Oltre 80 permessi premi in 25 anni di carcere per Giovanni Brusca, 64 anni, scrive Adnkronos. Due anni fa aveva chiesto la scarcerazione ma la Cassazione disse di no. Era il 19 ottobre del 2019, quando i giudici bocciarono la richiesta dei legali del killer di Giovanni Falcone e del mandante dell’omicidio del piccolo Giuseppe Di Matteo che voleva usufruire degli arresti domiciliari. La Cassazione aveva respinto l’istanza dei legali per ottenere gli arresti domiciliari, riporta sempre Adnkronos. La procura generale della Corte di Cassazione aveva chiesto, con una requisitoria scritta, ai giudici della prima sezione penale di rigettare il ricorso dell’ex boss di Cosa Nostra contro la decisione del tribunale di sorveglianza di Roma. I legali di Brusca, infatti, avevano chiamato in causa la Cassazione, perché decidesse in merito alla sentenza del tribunale che, nel marzo 2019, aveva respinto l’istanza del mafioso per la detenzione domiciliare.

I commenti

“Umanamente è una notizia che mi addolora, ma questa è la legge, una legge che peraltro ha voluto mio fratello e quindi va rispettata. Mi auguro solo che magistratura e le forze dell’ordine vigilino con estrema attenzione in modo da scongiurare il pericolo che torni a delinquere, visto che stiamo parlando di un soggetto che ha avuto un percorso di collaborazione con la giustizia assai tortuoso. Ogni altro commento mi pare del tutto inopportuno”, ha detto Maria Falcone, sorella del giudice Giovanni Falcone.

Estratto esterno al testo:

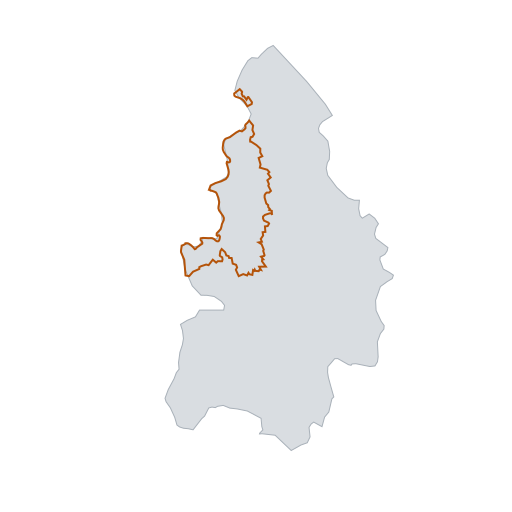 Belgium, with Hainaut highlighted, rotated 73°
{"feature_id": "BEL-2", "entity_name": "Hainaut", "entity_type": "Province", "adm_level": 1, "iso_a3": "BEL", "parent_name": "Belgium", "parent_adm1": "", "projection": "equal_earth", "projection_center": [3.881, 50.373], "detail": "fine", "context": "in_parent", "style": "outline", "palette": "amber", "viewbox_px": 512, "rotation_deg": 73, "n_neighbors": 0, "source": "natural_earth", "source_scale": "10m", "svg_char_len": 4885}
<svg xmlns="http://www.w3.org/2000/svg" viewBox="0 0 512 512"><g transform="rotate(73 256 256)"><path d="M232.9,140.8L240.8,144.0L247.9,144.7L250.9,143.3L248.9,135.5L254.6,131.4L261.0,129.5L263.8,132.8L269.7,136.3L274.2,136.3L286.5,127.4L289.5,129.1L292.1,132.3L292.7,134.9L293.2,137.5L296.0,138.7L305.7,138.1L310.6,133.3L314.5,130.2L317.4,132.3L318.9,138.2L321.6,146.0L333.3,154.6L343.2,157.1L355.2,155.4L360.0,153.8L363.3,155.1L366.5,159.7L373.5,165.0L388.2,168.7L392.7,170.8L395.9,174.4L395.0,179.4L388.2,192.0L387.3,195.7L388.3,197.0L387.0,199.3L378.0,207.8L377.2,210.8L380.3,215.6L382.8,219.7L388.3,221.6L393.4,222.3L403.2,222.6L413.5,222.8L414.8,225.2L426.5,232.0L430.1,237.5L438.5,242.8L431.7,249.4L432.8,252.4L435.4,255.4L444.8,257.2L449.6,261.6L449.9,268.3L452.3,279.2L433.0,290.1L427.7,302.3L427.2,304.7L426.5,304.3L424.3,300.3L420.8,300.3L412.7,298.6L401.7,309.6L396.7,318.8L393.8,325.5L389.3,331.0L388.5,336.7L389.1,339.2L387.6,342.3L387.5,345.6L394.1,352.0L395.7,355.5L403.8,367.0L401.4,371.2L399.5,375.7L397.2,379.0L394.6,381.0L386.4,380.9L376.1,382.3L369.1,384.6L365.5,384.6L358.0,378.9L349.5,370.3L344.2,366.2L341.8,362.7L335.2,361.2L325.8,356.9L319.3,352.3L313.7,349.5L305.8,348.1L299.3,348.2L297.4,340.5L296.5,331.7L291.2,325.8L298.3,302.7L294.0,300.5L289.3,302.3L282.5,307.8L279.3,314.3L277.4,320.1L266.0,325.7L247.9,327.7L228.1,325.7L225.4,324.2L224.1,322.5L224.1,320.5L225.5,317.3L228.9,313.6L229.7,308.2L226.2,303.5L223.9,301.7L224.8,297.2L227.4,291.5L227.9,288.3L214.5,278.5L204.8,276.6L195.5,276.3L188.3,275.2L184.2,275.7L181.2,278.5L178.2,280.5L175.9,278.1L171.8,260.9L168.6,258.2L156.5,255.4L140.0,254.3L135.6,251.2L133.3,243.5L131.8,234.2L126.4,225.3L123.7,223.0L118.8,219.1L110.2,220.7L99.9,225.9L93.8,227.3L91.5,227.8L83.3,222.8L74.1,214.9L66.8,206.6L65.1,202.0L67.4,196.3L64.7,192.0L60.8,184.2L59.7,178.0L104.2,156.4L131.2,145.3L143.9,141.9L146.9,153.1L149.2,156.6L152.2,158.9L156.2,159.4L160.8,156.6L167.2,153.7L177.6,155.0L185.1,157.7L187.7,160.5L192.7,163.2L199.9,163.8L214.0,158.7L227.4,151.0L231.4,145.7L232.9,140.8Z" fill="#d9dde1" stroke="#a8b0b8" stroke-width="1"/><path d="M144.6,256.6L142.8,256.2L138.4,254.3L137.0,253.5L135.4,251.8L134.9,250.3L134.7,246.2L132.1,238.9L131.3,235.1L132.7,233.0L131.5,229.9L130.7,228.7L129.4,228.3L127.9,228.2L127.1,227.4L125.9,224.9L124.5,222.9L125.7,222.5L130.3,220.6L134.5,222.6L138.8,222.1L141.0,224.5L140.8,226.3L143.3,227.8L143.9,227.8L144.9,228.1L145.4,227.1L150.0,223.2L154.6,220.5L158.3,221.7L162.4,220.8L163.0,224.8L169.8,224.9L172.6,226.5L176.8,220.0L179.7,218.7L180.8,220.5L185.2,219.0L186.9,223.0L191.0,222.6L192.4,223.7L198.1,222.7L199.2,224.9L198.5,227.1L199.0,228.5L200.4,230.0L202.6,230.7L208.8,230.8L210.9,229.5L212.8,230.0L215.2,229.0L215.9,229.9L217.4,227.7L220.1,228.4L221.4,228.5L219.6,228.9L219.2,230.6L219.3,235.4L220.3,237.7L222.1,238.3L224.5,238.0L227.7,234.4L228.8,234.0L230.8,236.1L230.3,238.8L235.7,240.0L235.2,242.7L238.5,243.2L241.1,246.5L244.1,246.2L243.8,249.5L246.4,247.2L252.1,246.7L253.2,247.6L257.8,247.6L258.3,248.2L258.1,251.4L261.4,250.0L261.3,251.2L262.8,251.8L269.0,249.7L267.2,256.1L270.8,255.3L270.0,256.5L271.3,257.9L270.0,261.0L268.6,261.2L269.6,262.1L268.6,262.9L273.0,265.0L271.5,267.7L269.9,268.1L272.0,270.2L269.6,273.5L270.2,278.4L263.3,279.3L261.4,277.4L258.6,277.6L256.5,280.5L250.8,279.9L250.0,282.3L248.1,282.2L246.8,284.2L243.4,284.4L239.3,286.8L241.0,288.7L244.8,290.5L245.5,290.4L247.4,288.7L249.6,289.0L251.1,290.0L249.8,294.1L250.7,296.0L246.9,298.4L250.9,304.0L249.6,306.2L249.7,311.4L250.1,313.5L251.8,314.0L252.6,320.8L255.7,325.8L254.3,328.6L254.0,329.1L238.6,325.7L232.2,326.4L230.7,326.6L229.3,326.3L223.6,323.7L224.4,323.8L224.2,321.9L223.7,319.9L223.2,319.7L223.6,318.2L224.1,317.2L224.9,316.4L226.7,315.0L229.1,313.6L231.6,312.6L231.6,311.7L230.9,310.7L230.3,309.5L228.5,303.8L227.5,303.4L226.4,303.6L224.4,304.3L222.9,303.7L223.2,301.4L225.1,296.1L225.7,293.8L226.1,292.7L227.2,291.4L229.6,289.9L230.6,288.9L230.9,287.6L230.3,286.7L229.0,285.8L227.6,285.1L226.7,284.8L225.4,285.3L225.3,286.1L225.5,287.0L224.7,287.6L222.8,286.9L220.0,282.0L217.9,280.5L215.7,279.4L212.3,276.4L210.3,275.6L208.2,275.8L201.6,278.0L199.3,278.0L197.5,277.3L195.7,276.3L193.6,275.4L189.4,275.0L184.9,275.3L183.5,275.7L182.7,276.5L180.8,279.0L180.4,280.1L180.1,280.5L179.6,280.8L179.5,280.6L179.3,280.7L178.9,281.6L175.3,278.8L174.4,273.5L174.4,267.4L173.6,262.4L171.9,259.9L169.9,258.4L167.7,257.5L165.3,257.1L158.7,257.0L157.5,256.3L158.5,254.8L158.6,253.8L158.0,253.1L156.5,252.7L155.0,252.8L154.0,253.4L153.0,254.2L151.6,255.1L147.1,256.4L144.6,256.6ZM96.3,229.8L94.7,229.5L94.2,229.3L93.8,228.1L91.7,222.8L94.5,221.4L95.1,221.3L96.6,222.3L99.5,221.9L99.9,220.7L103.8,219.4L101.7,217.4L101.8,216.8L107.8,214.9L109.4,215.7L110.2,220.1L110.3,220.5L104.9,221.9L102.6,223.1L100.7,224.7L97.6,229.0L96.3,229.8Z" fill="none" stroke="#b45309" stroke-width="2"/></g></svg>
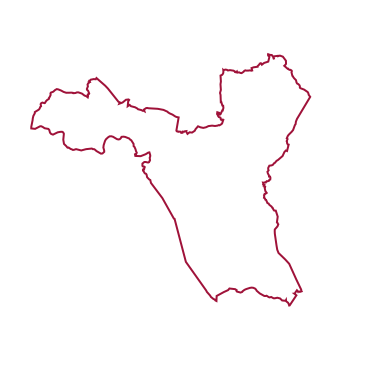 El Limón, Jalisco, Mexico (Mercator projection), rotated 255°
{"feature_id": "50627088B95926354203018", "entity_name": "El Limón", "entity_type": "district", "adm_level": 2, "iso_a3": "MEX", "parent_name": "Mexico", "parent_adm1": "Jalisco", "projection": "mercator", "projection_center": [-104.085, 19.851], "detail": "fine", "context": "isolated", "style": "outline", "palette": "rose", "viewbox_px": 384, "rotation_deg": 255, "n_neighbors": 0, "source": "geoboundaries", "source_scale": "gbopen_adm2", "svg_char_len": 6044}
<svg xmlns="http://www.w3.org/2000/svg" viewBox="0 0 384 384"><g transform="rotate(255 192 192)"><path d="M80.4,187.4L85.2,188.9L87.1,196.8L87.9,201.5L89.1,203.2L87.0,208.5L85.7,209.7L85.1,209.3L84.2,209.6L82.3,212.9L82.5,214.7L83.0,215.1L83.9,217.4L84.2,219.2L84.4,223.2L84.2,224.9L83.6,226.4L82.4,227.9L81.2,228.6L79.9,228.9L76.5,231.2L72.9,234.9L72.5,236.1L72.5,237.2L70.6,238.9L70.1,239.7L70.1,241.3L68.3,243.2L67.9,244.4L67.8,247.0L66.4,249.5L63.9,251.0L63.0,253.4L62.9,254.4L63.3,254.8L62.2,254.6L60.2,256.1L59.1,256.4L57.2,256.5L57.2,257.0L65.2,266.1L67.4,264.5L67.3,265.1L67.9,265.7L68.2,265.8L69.9,267.9L68.1,268.6L68.4,269.0L68.2,269.7L67.6,270.3L67.7,272.2L68.6,272.0L69.4,272.2L80.6,270.1L97.5,267.3L102.7,264.6L110.7,259.8L114.2,259.4L118.5,259.8L130.2,261.2L132.9,261.8L134.4,262.3L136.7,265.7L138.5,267.0L139.6,266.5L140.2,266.6L140.8,266.2L146.0,268.4L152.3,268.1L152.8,266.6L153.9,266.1L155.8,265.8L155.9,265.5L157.3,265.1L159.6,263.4L161.0,263.0L161.8,262.0L165.2,261.5L165.5,260.9L167.1,260.7L167.8,260.0L169.5,260.8L170.3,260.7L170.8,261.4L171.4,261.7L171.2,262.3L171.8,263.9L173.9,263.1L177.5,263.3L177.5,263.7L178.1,264.0L178.5,263.4L178.9,263.6L179.4,262.9L180.2,263.6L180.4,263.0L180.8,262.7L181.1,263.0L182.7,263.0L182.4,263.7L182.5,265.6L182.2,265.8L183.1,266.9L182.8,267.6L182.9,268.9L183.0,269.4L183.7,269.8L183.8,270.8L185.3,271.4L186.7,271.4L187.0,270.4L188.2,270.6L190.3,270.1L192.0,270.1L193.1,271.6L194.4,271.5L195.6,271.9L197.4,273.5L197.1,275.9L197.4,277.3L198.5,278.6L198.7,279.6L200.2,281.7L200.7,283.4L203.3,288.8L206.7,291.6L207.8,293.4L207.0,294.4L212.7,297.6L213.1,296.8L214.7,296.5L215.8,296.8L216.6,296.6L218.4,298.0L219.1,297.9L219.4,297.5L221.3,299.0L222.2,300.1L224.4,303.9L225.7,305.7L230.0,308.7L230.7,309.6L233.1,310.6L235.4,312.3L253.3,330.8L255.6,329.9L257.5,329.9L258.6,329.6L261.9,326.8L264.3,323.5L264.9,323.2L265.9,323.5L267.1,323.5L268.6,322.7L269.6,321.6L270.7,321.3L273.1,321.4L275.4,320.1L276.9,319.5L277.5,319.5L278.2,319.0L281.9,319.1L282.8,319.7L283.4,319.7L284.5,318.8L284.6,318.1L285.4,317.1L286.2,316.8L286.2,316.3L290.0,313.8L290.9,315.4L291.5,316.0L294.5,316.7L299.2,314.8L301.0,312.2L300.9,310.2L301.3,310.2L301.9,305.7L299.8,305.7L299.8,305.4L301.0,305.3L301.9,305.5L302.9,304.7L303.7,304.5L304.2,302.9L305.4,301.2L304.8,300.9L304.0,300.9L302.6,301.8L298.2,299.4L298.0,295.1L296.9,292.5L298.1,292.3L298.6,291.8L298.5,290.8L298.2,290.8L296.6,288.0L296.0,287.8L296.5,283.8L296.3,281.6L293.8,281.6L293.8,280.8L294.5,279.4L294.7,277.8L295.3,275.5L295.7,275.0L295.5,273.9L294.8,273.0L294.0,270.7L294.5,269.5L295.4,268.5L295.6,266.7L296.7,266.6L296.2,265.9L296.3,265.4L296.8,265.3L296.9,264.5L297.5,264.4L298.4,263.6L299.9,260.2L300.1,258.1L301.0,257.3L301.6,255.9L301.5,254.0L301.8,253.8L299.8,253.4L298.4,252.7L297.4,251.5L297.1,249.7L291.2,248.5L288.7,247.4L283.1,246.3L280.4,244.7L278.4,244.7L271.4,243.1L271.4,243.6L267.6,243.7L267.1,244.1L267.1,244.4L265.1,244.1L262.8,242.8L263.0,242.4L259.8,239.7L259.5,238.9L259.7,238.7L260.7,239.0L261.4,238.8L262.5,237.1L260.9,236.4L260.3,237.0L259.2,236.7L257.5,237.3L256.5,238.7L254.3,238.8L253.8,241.3L253.9,239.4L253.5,239.7L253.3,240.7L250.4,238.8L249.9,237.9L249.3,235.8L249.7,235.0L249.5,233.9L249.8,231.3L250.9,228.6L251.4,225.0L250.9,222.3L251.0,219.5L252.3,216.9L253.9,214.8L251.7,211.6L250.5,210.6L250.0,209.3L249.4,207.4L250.3,205.1L249.3,202.7L252.0,202.0L252.3,202.2L252.5,200.7L252.2,200.0L252.7,198.8L251.7,198.2L251.9,196.9L253.1,196.7L253.5,195.8L253.7,194.3L254.1,194.2L254.6,193.0L255.3,192.8L256.0,193.1L267.5,198.4L268.5,196.4L269.3,195.4L271.8,193.2L273.7,190.8L275.1,189.5L275.9,189.1L278.7,185.7L281.2,180.5L284.1,171.8L284.8,170.4L284.9,169.4L284.1,167.0L282.3,167.0L283.3,166.0L283.2,165.4L284.3,164.2L285.9,161.3L287.0,160.6L288.6,158.9L290.7,155.2L292.3,154.3L291.5,152.1L296.0,153.8L297.2,155.1L297.8,154.7L298.2,152.1L296.4,148.1L296.1,144.6L297.2,145.5L298.2,144.3L313.8,137.5L317.1,135.7L326.8,129.2L325.8,128.2L326.5,126.3L326.7,123.3L326.1,122.4L326.1,121.7L324.7,121.9L324.9,120.6L323.8,120.3L323.5,119.5L322.8,118.9L321.0,118.8L318.7,117.1L317.8,117.1L316.9,117.8L313.7,118.2L313.4,117.9L313.4,117.1L313.1,116.5L311.7,116.5L310.4,115.8L311.9,114.7L313.0,113.1L315.5,111.2L317.0,109.0L317.7,107.9L318.0,106.6L317.8,105.1L318.1,103.2L318.4,103.0L318.4,102.5L319.0,101.9L320.4,96.2L321.9,93.9L323.9,91.8L325.7,89.4L326.4,88.0L325.9,86.1L324.8,84.0L324.5,81.3L323.6,80.7L322.4,80.6L320.8,79.3L319.8,78.1L319.3,78.1L318.8,77.6L318.5,76.2L317.6,74.6L316.0,72.9L316.0,72.5L317.1,70.6L316.8,69.3L316.0,68.5L313.9,68.4L313.3,67.3L312.0,66.4L311.2,65.3L309.9,60.9L308.7,60.5L306.6,58.5L304.4,57.3L302.6,56.6L296.5,53.6L295.0,53.2L293.6,56.8L294.8,62.3L294.5,63.4L293.5,64.6L291.7,66.2L290.1,69.6L288.8,70.2L286.1,70.2L284.5,71.0L283.4,72.6L284.4,77.7L284.2,80.3L283.8,82.1L282.9,83.0L281.4,83.3L275.8,81.2L271.6,80.8L268.9,82.4L267.1,83.2L266.8,83.7L266.9,84.3L264.9,86.0L264.4,86.9L263.6,87.6L263.3,88.8L263.4,91.1L260.8,95.8L260.8,100.7L259.9,106.5L259.0,107.4L258.8,108.4L257.9,109.3L256.3,110.3L252.6,114.0L252.4,115.5L253.5,117.6L254.7,117.9L258.0,117.9L258.6,118.2L260.1,118.8L263.7,121.1L265.1,122.4L266.5,125.0L267.1,126.8L266.7,128.5L265.8,130.0L262.5,133.2L261.8,134.5L261.7,135.8L262.3,137.0L263.5,138.2L263.2,140.1L262.5,141.7L259.9,145.2L258.8,145.7L257.7,146.7L253.6,148.0L251.3,147.5L250.5,148.1L247.9,148.5L245.8,148.5L244.2,148.8L242.9,147.7L243.3,147.1L243.2,146.7L241.5,146.6L239.9,151.7L240.5,157.0L241.4,160.0L241.3,161.1L238.3,161.2L236.9,160.7L236.0,160.0L233.6,159.7L233.0,159.3L232.8,158.8L232.0,158.3L231.8,157.5L232.0,156.8L233.0,155.0L233.3,153.7L232.3,151.5L230.3,150.9L229.6,151.0L228.9,152.4L228.3,152.8L226.9,151.6L226.6,151.8L226.2,151.5L226.5,150.7L226.2,150.4L225.3,150.2L224.4,150.7L222.9,151.0L222.0,151.5L221.5,152.3L220.7,152.6L217.8,152.5L215.1,154.0L214.4,154.8L211.4,154.7L193.8,161.8L171.0,167.6L170.6,168.2L126.1,168.0L93.2,180.2L91.7,180.5L87.3,182.7L85.8,183.1L83.0,185.1L82.3,186.1L81.2,186.5L80.4,187.4Z" fill="none" stroke="#9f1239" stroke-width="2"/></g></svg>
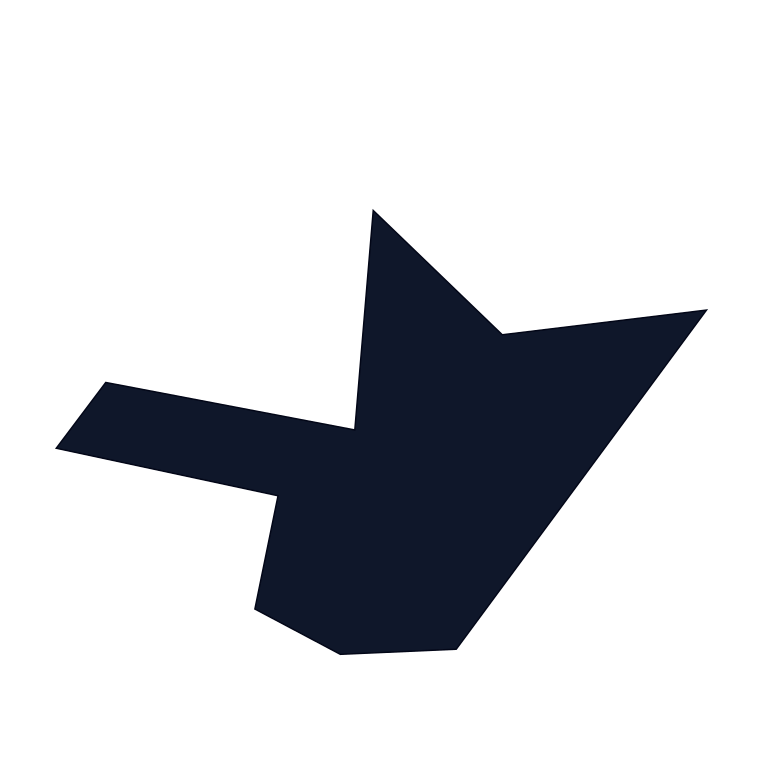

L’ex magistrato Antonio Ingroia, sostituto procuratore a Palermo dal 1992 al 2012 ha commentato: “Fa impressione che torni libero ma va accettato“.

“Il percorso è chiaro come il suo obiettivo e va avanti da anni: delegittimare lo Stato e minimizzare il ruolo della mafia nelle stragi, e di conseguenza ridurre la percezione della sua pericolosità nell’opinione pubblica e in tutte le sedi. Dobbiamo alzare la guardia perché ci stanno riuscendo”. Così all’AdnKronos il colonnello Sergio De Caprio, alias Capitano Ultimo.

Il presidente regionale dell’Antimafia all’Assemblea regionale siciliana Claudio Fava ha dichiarato: “Che Brusca, scontata la sua pena, venga scarcerato è un fatto normale. Quello che non è normale, invece, è che dopo 30 anni la verità sulle stragi sia ancora tenuta ostaggio di reticenze, viltà e menzogne”.